A Randomized Phase III Study of Ibrutinib (PCI-32765)-Based Therapy Vs. Standard Fludarabine, Cyclophosphamide, and Rituximab (FCR) Chemoimmunotherapy in Untreated Younger Patients with Chronic Lymphocytic Leukemia (CLL): A Trial of the ECOG-ACRIN Cancer Research Group (E1912) (LBA-4)
The E1912 (NCT02048813) trial showed that ibrutinib plus rituximab (IR) improves PFS and OS compared with fludarabine, cyclophosphamide, and rituximab (FCR) in younger patients with previously untreated CLL. FCR has been the most active chemo-immunotherapy to date for CLL and has not been compared with ibrutinib as an initial treatment for younger patient with CLL.
Patients age ≤70 years (median age 58 years) with CLL were randomly assigned 2:1 to IR (n=354) or to 6 cycles of FCR (n=175). Patients in the IR group received 1 cycle ibrutinib, 6 cycles IR, then ibrutinib until disease progression.

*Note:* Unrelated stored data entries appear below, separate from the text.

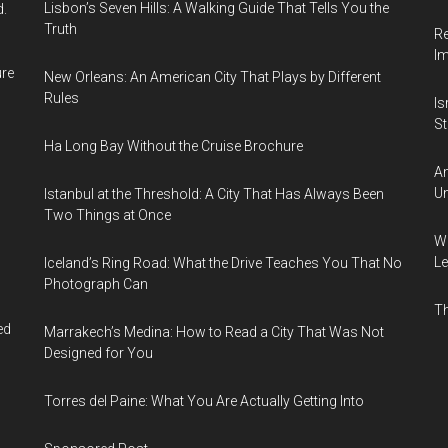
Lisbon’s Seven Hills: A Walking Guide That Tells You the
d.
Truth
Re
I
ure
New Orleans: An American City That Plays by Different
Rules
Is
Sti
Ha Long Bay Without the Cruise Brochure
Am
Un
Istanbul at the Threshold: A City That Has Always Been
Two Things at Once
Wh
Le
Iceland’s Ring Road: What the Drive Teaches You That No
Photograph Can
Th
ed
Marrakech’s Medina: How to Read a City That Was Not
Designed for You
Torres del Paine: What You Are Actually Getting Into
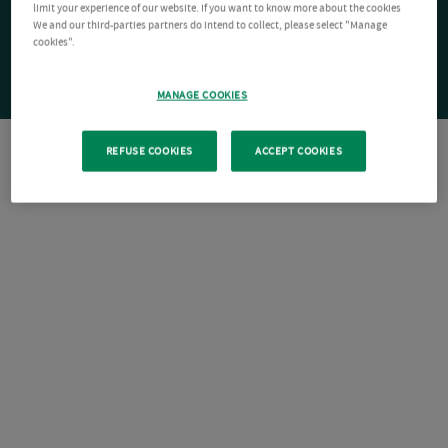
limit your experience of our website. If you want to know more about the cookies
We and our third-parties partners do intend to collect, please select "Manage
cookies".
MANAGE COOKIES
REFUSE COOKIES
ACCEPT COOKIES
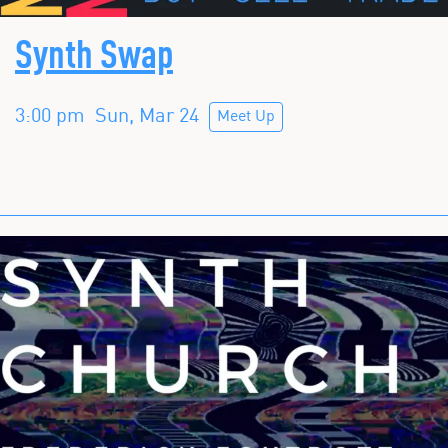
Synth Swap
3:00 pm
Sun, Mar 24
Meet Up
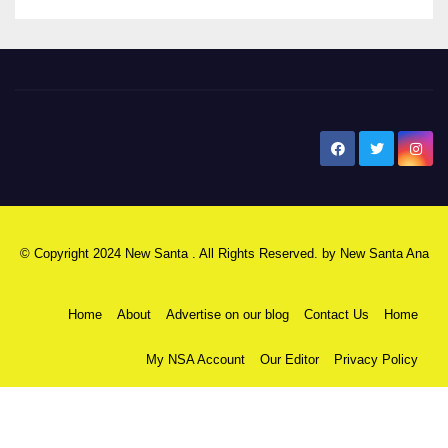
New Santa Ana
© Copyright 2024 New Santa . All Rights Reserved. by
New Santa Ana
Home
About
Advertise on our blog
Contact Us
Home
My NSA Account
Our Editor
Privacy Policy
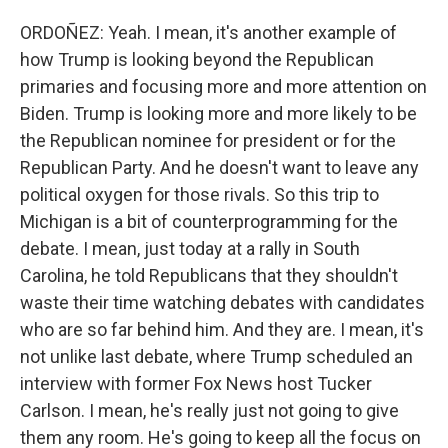
ORDOÑEZ: Yeah. I mean, it's another example of
how Trump is looking beyond the Republican
primaries and focusing more and more attention on
Biden. Trump is looking more and more likely to be
the Republican nominee for president or for the
Republican Party. And he doesn't want to leave any
political oxygen for those rivals. So this trip to
Michigan is a bit of counterprogramming for the
debate. I mean, just today at a rally in South
Carolina, he told Republicans that they shouldn't
waste their time watching debates with candidates
who are so far behind him. And they are. I mean, it's
not unlike last debate, where Trump scheduled an
interview with former Fox News host Tucker
Carlson. I mean, he's really just not going to give
them any room. He's going to keep all the focus on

At a median follow-up of about 3 years, PFS was significantly longer in the IR group (HR 0.35; 95% CI 0.22-0.5; P≤.00001), as was OS (HR 0.17; 95% CI .05-0.54; P≤.0003). Neutropenia, anemia, thrombocytopenia, and neutropenic fever occurred significantly less often with IR than FCR; atrial fibrillation and hypertension occurred significantly more often with IR than FCR. There were no significant difference in infection, bleeding, or diarrhea.
Presenter Tait D. Shanafelt, MD, Stanford University, Stanford, CA, concluded that these results establish IR as the most effective first-line therapy in patients age ≤70 years with CLL.

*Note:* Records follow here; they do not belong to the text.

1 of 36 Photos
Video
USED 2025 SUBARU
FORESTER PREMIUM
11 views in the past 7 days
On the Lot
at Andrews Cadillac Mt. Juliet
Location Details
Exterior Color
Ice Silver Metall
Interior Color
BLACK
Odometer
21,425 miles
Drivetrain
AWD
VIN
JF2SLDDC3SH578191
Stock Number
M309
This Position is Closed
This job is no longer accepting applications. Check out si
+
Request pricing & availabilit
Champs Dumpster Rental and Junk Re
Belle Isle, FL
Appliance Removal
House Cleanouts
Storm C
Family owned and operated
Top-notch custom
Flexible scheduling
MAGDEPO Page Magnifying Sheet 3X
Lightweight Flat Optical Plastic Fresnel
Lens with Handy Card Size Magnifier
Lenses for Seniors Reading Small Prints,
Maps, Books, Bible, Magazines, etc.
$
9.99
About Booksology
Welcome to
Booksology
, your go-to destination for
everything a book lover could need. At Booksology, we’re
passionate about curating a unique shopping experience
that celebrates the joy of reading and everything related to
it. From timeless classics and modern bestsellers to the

Acquisition of the Recurrent Gly101Val Mutation in BCL2 Confers Resistance to Venetoclax in Patients with Progressive Chronic Lymphocytic Leukemia (LBA-7)
Venetoclax, a selective BCL2 inhibitor induces deep and durable responses in CLL. However, most patients treated with venetoclax will eventually experience disease progression, and the mechanisms of resistance to venetoclax in patients are largely unknown.
This study looked at 67 patients with relapsed CLL; 21 had CLL-type progressions; of these, 15 had samples suitable for genomic analysis. A new mutation that was not present in pre-treatment samples, BCL2 Gly101Val, was detected in four patients using targeted amplicon sequencing. This is the first acquired BCL2 mutation described in patients with CLL treated with venetoclax. BCL2 Gly101Val occurs in the BH3-binding groove and has not been detected in other B-cell malignancies. BCL2 Gly101Val reduces the binding of venetoclax to BCL2 as much as 180-fold.
Piers Blombery, MBBS, University of Melbourne, Melbourne, Australia, said that they have detected BCL2 Gly101Val in patient samples months to years before relapse, and the mutation has subsequently been detected in three additional patients in the original group of 15 studied.
Cell lines overexpressing BCL2 Gly101Val are resistant to venetoclax and the mutation confers a growth advantage over wild-type cells in the presence of the drug.
Dr. Blombery pointed out that alternative resistance mechanisms can co-exist with BCL2 Gly101Val. These study results could provide a rationale for a limited time course for venetoclax.